A bill pending in the Indiana state Senate Committee on Pensions and Labor would allow private employers to terminate employees for using cigarettes and tobacco products during their free time.
Senate Bill 23, introduced by state Sen. Liz Brown (R-Fort Wayne) in January, would repeal a 1991 law prohibiting private employers from requiring abstinence from tobacco use at home as a condition of employment.
Referred to as the Smokers’ Bill of Rights, the law also prohibits employers from treating tobacco users differently from others when setting “compensation and benefits, or terms and conditions.” Twenty-eight other states have similar employment protections for tobacco users.
The committee has not scheduled a hearing for the bill.
Questions Reasons for Intrusion
Aeon Skoble, a professor of philosophy at Bridgewater State University and a policy advisor for The Heartland Institute, which publishes Budget & Tax News, says people’s legal leisure activities shouldn’t matter to their employers.
“It’s hard to see what an employer’s interest is in making sure that none of her employees have a cigar on Saturday night,” Skoble said. “On the one hand, private employers should have broad leeway to dismiss employees, and certainly if your company’s policy is nonsmoking, it could be appropriate to fire someone for smoking on the job, but it is not consistent with the spirit of liberty for the employer to have that level of interest in what you’re doing outside of work.”
‘Bigotry and Hatred’
Christopher Snowdon, director of lifestyle economics at the Institute of Economic Affairs, says governments are a major source of anti-tobacco agitation.
“There is a great deal of bigotry and hatred towards smokers in present-day America, much of which is deliberately fomented by the government,” Snowdon said. “The repeal of the Indiana legislation would send out a message that smokers should be discriminated against. In practice, it will not only be cigarette smokers who are penalized, but those who consume any form of nicotine, because the only thing you can test for is nicotine in the bloodstream or urine.”
‘Big Brother-ish Impulses’
Off-duty tobacco-use protections balance competing interests and rights, Skoble says.
“Laws such as the so-called Smokers’ Bill of Rights are probably a useful corrective to the Big Brother-ish impulses that are all too common in today’s society,” Skoble said. “As a general rule, I am not comfortable with the government telling employers how to run their businesses, but a lot of discrimination is actually fostered by government in the first place.
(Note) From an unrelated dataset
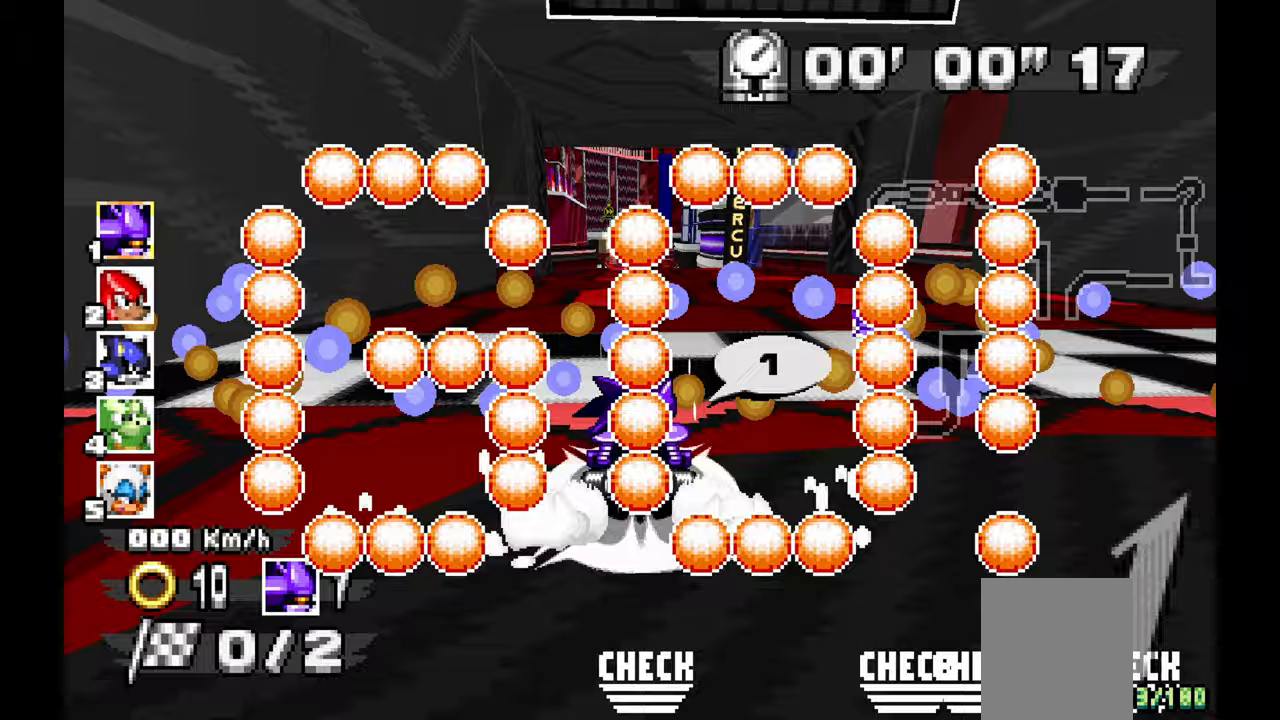
Gameplay with a controller; each line is a JSON object with the inputs held at the frame after it (dt_ms = milliseconds from this image to that frame). "events" lists button and stick changes between this image and that frame as [ms after this image, input, new state], when the widget could be followed in between. Not read: C DPAD_DOWN HOME L1 L3 R1 R3 SELECT START X.
{"dt_ms": 500, "buttons": ["A"], "left_stick": "center", "events": []}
Laws like this might encourage employers to think twice about engaging in discrimination based on non-work-related criteria.”
Skoble says workers should be judged on their work, not their pastimes.
“Employers should be basing personnel decisions on work-related criteria,” Skoble said. “Would it be appropriate to dismiss an employee for getting a cocktail after work, for eating meat, for watching too much television, for voting third-party, or for interfaith marriage?”